27/04/2018

Invasões levam risco a indígenas sem contato no Vale do Javari

Com recursos reduzidos em mais da metade, no ano passado, a Funai vai ficando mais debilitada diante dos inúmeros problemas que afetam as populações indígenas no Amazonas

Por Cimi Regional Norte I

Manaus (AM) – Com recursos reduzidos em mais da metade, no ano passado, a Fundação Nacional do Índio (Funai) vai ficando mais debilitada diante dos inúmeros problemas que afetam as populações indígenas no Amazonas. Na região do Vale do Javari, na fronteira com o Peru, indígenas denunciam aumento das invasões por pescadores, caçadores e madeireiros, fato confirmado por servidores da Funai e da Frente de Proteção Etnoambiental situada na confluência dos rios Ituí e Itacoaí – distante da sede municipal cerca de 400 quilômetros por via fluvial.

“Eles (os invasores) já passaram das áreas dos isolados e estão na boca do rio novo, próximo da aldeia dos Marubo, onde leva três dias para chegar de motor tipo rabeta”, denuncia o coordenador da União dos Povos Indígenas do Vale do Javari (Univaja), Paulo Dollis Barbosa da Silva, do povo Marubo. “Ninguém sabe se já houve conflito, se já houve matança de isolados. Essa é a nossa preocupação”, acrescenta Paulo Marubo.

Os servidores da Frente de Proteção Etnoambiental, responsável pela proteção aos povos sem contato, já fizeram levantamento dos locais de maior ocorrência de invasões. De acordo com Gustavo Pena de Souza, coordenador interino da Frente, cada região da terra indígena Vale do Javari tem um tipo de invasão. “Na fronteira com o Peru tem presença de madeireiros, caça, pesca do filhote de aruanã – que é peixe ornamental – e pode ter tráfico (de entorpecentes) também. Na região dos rios Ituí e Itacoaí, ao norte, é mais caça e pesca. Para o lado do rio Jandiatuba é garimpo e, na área sul, próximo a calha do rio Juruá, perto do município de Eirunepé, tem ocorrência de pasto”, explica Gustavo.

Ele diz não ter conhecimento de conflito, mas concorda que aumentou a ocorrência de invasões e os invasores estão chegando mais próximo das aldeias.

Paulo Marubo destaca que  “a base (Frente de Proteção) não está fazendo seu papel de fiscalizador e não está dando conta de impedir as invasões”. Ele denuncia que alguns indígenas e funcionários da Secretaria Especial de Saúde Indígena (Sesai) estão facilitando a entrada dos invasores.

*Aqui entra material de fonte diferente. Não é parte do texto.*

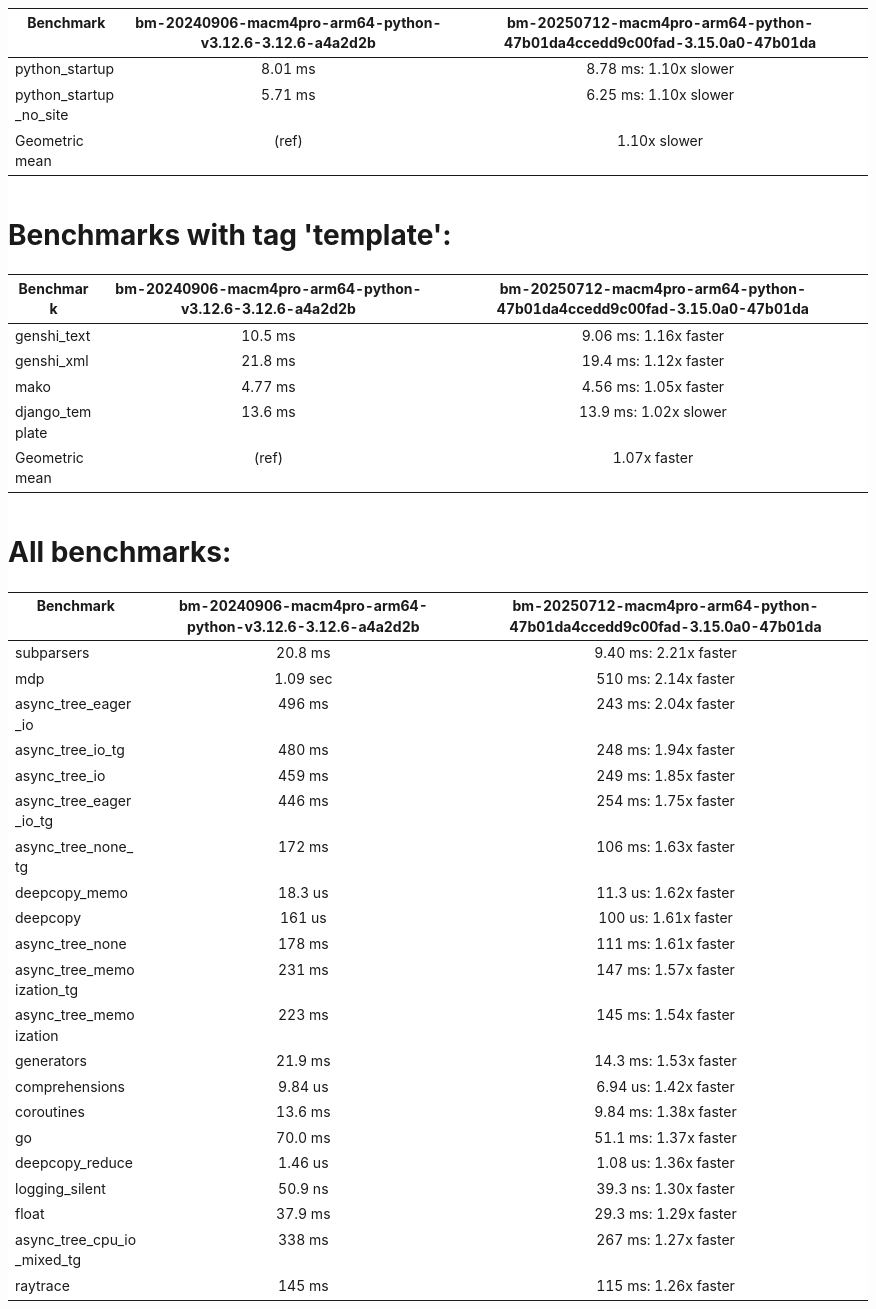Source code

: | Benchmark              | bm-20240906-macm4pro-arm64-python-v3.12.6-3.12.6-a4a2d2b | bm-20250712-macm4pro-arm64-python-47b01da4ccedd9c00fad-3.15.0a0-47b01da |
|------------------------|:--------------------------------------------------------:|:-----------------------------------------------------------------------:|
| python_startup         | 8.01 ms                                                  | 8.78 ms: 1.10x slower                                                   |
| python_startup_no_site | 5.71 ms                                                  | 6.25 ms: 1.10x slower                                                   |
| Geometric mean         | (ref)                                                    | 1.10x slower                                                            |

Benchmarks with tag 'template':
===============================

| Benchmark       | bm-20240906-macm4pro-arm64-python-v3.12.6-3.12.6-a4a2d2b | bm-20250712-macm4pro-arm64-python-47b01da4ccedd9c00fad-3.15.0a0-47b01da |
|-----------------|:--------------------------------------------------------:|:-----------------------------------------------------------------------:|
| genshi_text     | 10.5 ms                                                  | 9.06 ms: 1.16x faster                                                   |
| genshi_xml      | 21.8 ms                                                  | 19.4 ms: 1.12x faster                                                   |
| mako            | 4.77 ms                                                  | 4.56 ms: 1.05x faster                                                   |
| django_template | 13.6 ms                                                  | 13.9 ms: 1.02x slower                                                   |
| Geometric mean  | (ref)                                                    | 1.07x faster                                                            |

All benchmarks:
===============

| Benchmark                        | bm-20240906-macm4pro-arm64-python-v3.12.6-3.12.6-a4a2d2b | bm-20250712-macm4pro-arm64-python-47b01da4ccedd9c00fad-3.15.0a0-47b01da |
|----------------------------------|:--------------------------------------------------------:|:-----------------------------------------------------------------------:|
| subparsers                       | 20.8 ms                                                  | 9.40 ms: 2.21x faster                                                   |
| mdp                              | 1.09 sec                                                 | 510 ms: 2.14x faster                                                    |
| async_tree_eager_io              | 496 ms                                                   | 243 ms: 2.04x faster                                                    |
| async_tree_io_tg                 | 480 ms                                                   | 248 ms: 1.94x faster                                                    |
| async_tree_io                    | 459 ms                                                   | 249 ms: 1.85x faster                                                    |
| async_tree_eager_io_tg           | 446 ms                                                   | 254 ms: 1.75x faster                                                    |
| async_tree_none_tg               | 172 ms                                                   | 106 ms: 1.63x faster                                                    |
| deepcopy_memo                    | 18.3 us                                                  | 11.3 us: 1.62x faster                                                   |
| deepcopy                         | 161 us                                                   | 100 us: 1.61x faster                                                    |
| async_tree_none                  | 178 ms                                                   | 111 ms: 1.61x faster                                                    |
| async_tree_memoization_tg        | 231 ms                                                   | 147 ms: 1.57x faster                                                    |
| async_tree_memoization           | 223 ms                                                   | 145 ms: 1.54x faster                                                    |
| generators                       | 21.9 ms                                                  | 14.3 ms: 1.53x faster                                                   |
| comprehensions                   | 9.84 us                                                  | 6.94 us: 1.42x faster                                                   |
| coroutines                       | 13.6 ms                                                  | 9.84 ms: 1.38x faster                                                   |
| go                               | 70.0 ms                                                  | 51.1 ms: 1.37x faster                                                   |
| deepcopy_reduce                  | 1.46 us                                                  | 1.08 us: 1.36x faster                                                   |
| logging_silent                   | 50.9 ns                                                  | 39.3 ns: 1.30x faster                                                   |
| float                            | 37.9 ms                                                  | 29.3 ms: 1.29x faster                                                   |
| async_tree_cpu_io_mixed_tg       | 338 ms                                                   | 267 ms: 1.27x faster                                                    |
| raytrace                         | 145 ms                                                   | 115 ms: 1.26x faster                                                    |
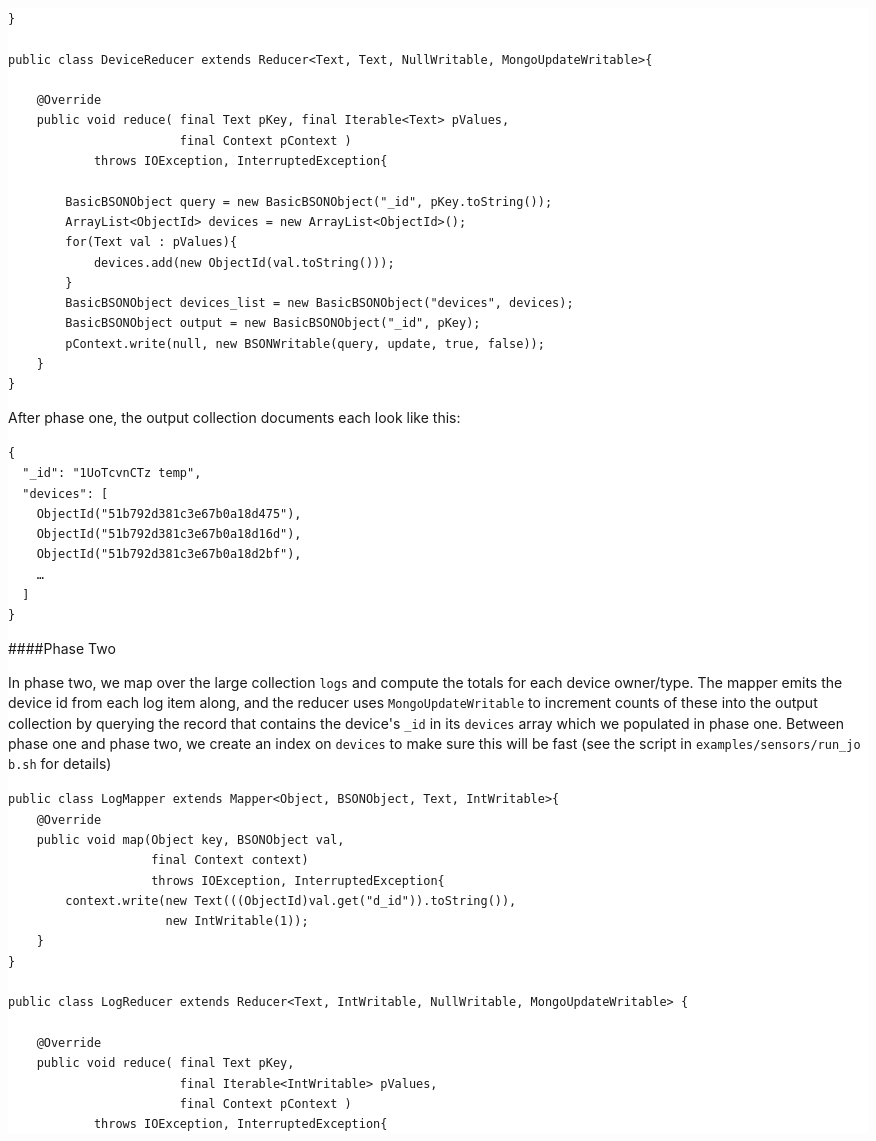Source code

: 	}
	
	public class DeviceReducer extends Reducer<Text, Text, NullWritable, MongoUpdateWritable>{

	    @Override
	    public void reduce( final Text pKey, final Iterable<Text> pValues,
	                        final Context pContext )
	            throws IOException, InterruptedException{
	        
	        BasicBSONObject query = new BasicBSONObject("_id", pKey.toString());
	        ArrayList<ObjectId> devices = new ArrayList<ObjectId>();
	        for(Text val : pValues){
	            devices.add(new ObjectId(val.toString()));
	        }
			BasicBSONObject devices_list = new BasicBSONObject("devices", devices);
	        BasicBSONObject output = new BasicBSONObject("_id", pKey);
	        pContext.write(null, new BSONWritable(query, update, true, false));
	    }
	}



After phase one, the output collection documents each look like this:

	{
	  "_id": "1UoTcvnCTz temp",
	  "devices": [
	    ObjectId("51b792d381c3e67b0a18d475"),
	    ObjectId("51b792d381c3e67b0a18d16d"),
	    ObjectId("51b792d381c3e67b0a18d2bf"),
	    …
	  ]
	}
 
####Phase Two

In phase two, we map over the large collection `logs` and compute the totals for each device owner/type. The mapper emits the device id from each log item along, and the reducer uses `MongoUpdateWritable` to increment counts of these into the output collection by querying the record that contains the device's `_id` in its `devices` array which we populated in phase one. Between phase one and phase two, we create an index on `devices` to make sure this will be fast (see the script in `examples/sensors/run_job.sh` for details)

	public class LogMapper extends Mapper<Object, BSONObject, Text, IntWritable>{
		@Override
		public void map(Object key, BSONObject val, 
		                final Context context)
		                throws IOException, InterruptedException{
	        context.write(new Text(((ObjectId)val.get("d_id")).toString()), 
	                      new IntWritable(1));
	    }
	}
	
	public class LogReducer extends Reducer<Text, IntWritable, NullWritable, MongoUpdateWritable> {

	    @Override
	    public void reduce( final Text pKey,
	                        final Iterable<IntWritable> pValues,
	                        final Context pContext )
	            throws IOException, InterruptedException{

“Os pescadores já chegaram com até mil quelônios, 900 kg de pirarucu e mataram 15 antas. Eles mesmos nos disseram que a entrada deles é facilitada por colabores indígenas da Frente de Proteção e servidores da Sesai”, disse o dirigente da Univaja.

O coordenador interino da Frente de Proteção afirma que não tem denúncia oficial envolvendo servidores da Sesai. Diz, porém, que muitos são da própria cidade de Atalaia do Norte e têm familiares que já moraram no interior da terra indígena antes da homologação, ocorrida em maio de 2001.

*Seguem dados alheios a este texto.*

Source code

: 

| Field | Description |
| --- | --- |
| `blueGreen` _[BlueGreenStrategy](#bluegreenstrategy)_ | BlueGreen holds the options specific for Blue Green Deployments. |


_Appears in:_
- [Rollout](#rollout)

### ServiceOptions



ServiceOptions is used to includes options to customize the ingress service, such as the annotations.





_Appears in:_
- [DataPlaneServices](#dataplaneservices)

Da mesma forma pensa o Gilmar Jóia de Figueiredo Costa, coordenador da Funai em Atalaia do Norte. “Os invasores são pessoas que já moraram lá. Eles conhecem todos os canais. Eles conhecem os caminhos dos rios”, diz Gilmar.

Extinção da Coordenação Regional

O coordenador da Univaja, Paulo Marubo, que está em Brasília participando do Acampamento Terra Livre (ATL) 2018 – evento que se encerra nesta sexta, 27 -, juntamente com outras lideranças da região, levará as denúncias à Funai e ao Ministério Público Federal (MPF). Na oportunidade, ele irá reiterar ao órgão indigenista solicitação para não transferir as atribuições da Coordenação Regional (CR) do órgão de Atalaia do Norte para Tabatinga, município que fica a pouco mais de 32 quilômetros em linha reta.

Essa possibilidade foi levantada pelo ex-presidente da Funai, Franklimberg Ribeiro de Freitas, com quem Paulo Marubo esteve reunido no dia 17 de abril, dois dias antes de Franklimberg pedir exoneração do cargo.

Na conversa, ele teria dito que tem ocorrido pressões de políticos para transferir a CR de Vale do Javari para Tabatinga.

O coordenador da CR de Atalaia do Norte diz que essa possibilidade “não decola”. Segundo Gilmar Joia, que já trabalhou em Tabatinga, na região do Alto Solimões – formada por nove municípios e com uma extensão de 213.275 quilômetros quadrados – tem 75 mil indígenas para atender. “Se não tem condições de atender nem a esses, imagine numa área demarcada de oito milhões de hectares. Como é que vai transferir toda essa responsabilidade para Tabatinga?”, questiona.